Financial sector regulation is largely based on EU regulation, and its source, the European Parliament, has grown more influential year after year. A new Parliament will be appointed in national elections held in all member states at the end of May. Once the new Parliament has established itself, it will appoint a new Commission, which will then draw up a legislative programme for the coming years.
FFI’s Director of EU Affairs Mari Pekonen-Ranta underlines that when new regulation is prepared, focus should remain firmly on quality and impact assessment. National implementation should also place the Finnish financial market’s competitiveness at the forefront.
“Regulatory overlap and conflicts must be cut out. We will get more consistent results from efficient and harmonised implementation in member states than from building layers upon layers of new regulation over existing regulation. Only regulation that has been proved necessary should be developed further. Businesses must also be given sufficient transitional periods”, Pekonen-Ranta says.
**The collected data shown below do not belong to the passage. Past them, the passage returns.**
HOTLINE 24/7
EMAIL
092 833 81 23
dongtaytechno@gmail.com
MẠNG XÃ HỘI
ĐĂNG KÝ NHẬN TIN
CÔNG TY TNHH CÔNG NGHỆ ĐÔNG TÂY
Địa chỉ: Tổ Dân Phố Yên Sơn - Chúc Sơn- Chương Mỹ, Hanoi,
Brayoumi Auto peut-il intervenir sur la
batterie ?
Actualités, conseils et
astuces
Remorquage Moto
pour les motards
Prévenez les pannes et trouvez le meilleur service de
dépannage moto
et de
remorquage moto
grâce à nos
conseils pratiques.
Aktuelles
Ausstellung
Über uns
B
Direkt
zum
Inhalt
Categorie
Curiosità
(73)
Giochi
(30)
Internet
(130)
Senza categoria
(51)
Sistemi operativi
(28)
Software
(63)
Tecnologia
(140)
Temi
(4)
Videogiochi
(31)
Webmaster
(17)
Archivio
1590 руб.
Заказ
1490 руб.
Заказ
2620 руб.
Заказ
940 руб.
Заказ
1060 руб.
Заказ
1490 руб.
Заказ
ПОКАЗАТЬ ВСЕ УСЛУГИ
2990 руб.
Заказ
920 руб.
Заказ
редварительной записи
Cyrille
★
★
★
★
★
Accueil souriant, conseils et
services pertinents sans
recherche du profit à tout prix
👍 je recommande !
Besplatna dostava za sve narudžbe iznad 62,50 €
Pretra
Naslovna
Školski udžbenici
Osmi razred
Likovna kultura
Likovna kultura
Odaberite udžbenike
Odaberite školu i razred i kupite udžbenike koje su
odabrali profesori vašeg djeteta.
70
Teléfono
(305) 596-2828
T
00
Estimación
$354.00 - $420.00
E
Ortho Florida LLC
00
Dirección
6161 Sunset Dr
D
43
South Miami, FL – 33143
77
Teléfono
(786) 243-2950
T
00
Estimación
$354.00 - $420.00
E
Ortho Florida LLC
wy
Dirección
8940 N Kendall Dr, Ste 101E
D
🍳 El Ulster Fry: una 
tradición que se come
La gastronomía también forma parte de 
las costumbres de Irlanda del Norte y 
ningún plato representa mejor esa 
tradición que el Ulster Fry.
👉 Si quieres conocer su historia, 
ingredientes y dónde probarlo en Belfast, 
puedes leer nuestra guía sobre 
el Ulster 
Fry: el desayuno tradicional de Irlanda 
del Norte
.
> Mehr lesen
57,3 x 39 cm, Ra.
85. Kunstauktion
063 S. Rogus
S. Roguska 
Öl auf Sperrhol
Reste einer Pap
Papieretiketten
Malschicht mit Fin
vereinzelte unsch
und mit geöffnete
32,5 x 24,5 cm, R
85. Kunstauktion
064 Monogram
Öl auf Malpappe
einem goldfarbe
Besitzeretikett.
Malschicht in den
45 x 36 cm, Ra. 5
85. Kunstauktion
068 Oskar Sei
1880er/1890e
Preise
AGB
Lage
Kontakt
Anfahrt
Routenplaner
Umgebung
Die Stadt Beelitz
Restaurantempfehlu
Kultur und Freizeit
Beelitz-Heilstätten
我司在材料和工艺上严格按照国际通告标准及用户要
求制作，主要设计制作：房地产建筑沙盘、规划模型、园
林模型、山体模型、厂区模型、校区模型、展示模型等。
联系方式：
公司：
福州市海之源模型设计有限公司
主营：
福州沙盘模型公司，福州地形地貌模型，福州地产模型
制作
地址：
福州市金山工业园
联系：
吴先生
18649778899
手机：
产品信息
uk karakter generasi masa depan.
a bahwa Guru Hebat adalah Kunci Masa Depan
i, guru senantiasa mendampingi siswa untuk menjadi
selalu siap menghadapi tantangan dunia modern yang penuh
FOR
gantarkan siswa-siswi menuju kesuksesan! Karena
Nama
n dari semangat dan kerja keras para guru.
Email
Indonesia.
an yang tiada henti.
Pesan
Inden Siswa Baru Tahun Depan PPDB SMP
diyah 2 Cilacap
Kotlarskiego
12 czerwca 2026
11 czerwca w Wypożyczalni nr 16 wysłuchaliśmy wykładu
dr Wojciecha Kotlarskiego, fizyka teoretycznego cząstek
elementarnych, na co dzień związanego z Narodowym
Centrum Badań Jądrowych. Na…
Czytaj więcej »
Sustainable finance is gaining ground
The European Commission has estimated that effectively preparing for climate change requires an annual €270 billion in investments to renewable energy and various other sustainable solutions. A significant part of this sum comes from the private sector.
“Institutional investors, banks, insurance companies and pension funds have a major role in the funding of sustainable development. Finnish statutory employee pension insurers have gained international attention for their investment policies, which already put great emphasis on sustainable development”, Pekonen-Ranta says.
FFI believes that the EU should become a global flagship for open market economy. To do so, it must focus on the creation of a level playing field.
Pekonen-Ranta emphasises that the EU must ensure the versatility and functioning its capital markets ‒ also after Brexit. The forms of funding available on the EU capital markets must be further diversified; to function well, the EU single market requires active and diverse national capital markets. The development of regulation must be market-driven and primarily based on removing obstacles, not on creating new regulation.
Further risk sharing through EDIS implementation can be an option only after the present problems of banks are fixed and risks are reduced. While the current proposals are headed in the right direction, they still need more specificity. Reviewing the treatment of government bonds in solvency regulation should also be considered.
Adopting eurobonds and other macroeconomic stabilisation functions would increase risk sharing, which could lead to moral hazard.
Finland must stay at the heart of the EMU. “The Finnish financial sector is in favour of increasing market discipline as a tool to steer the economic policies of EMU states. However, each state is still responsible for its own finances. It is also important to take investor bail-in into account”, Pekonen-Ranta says.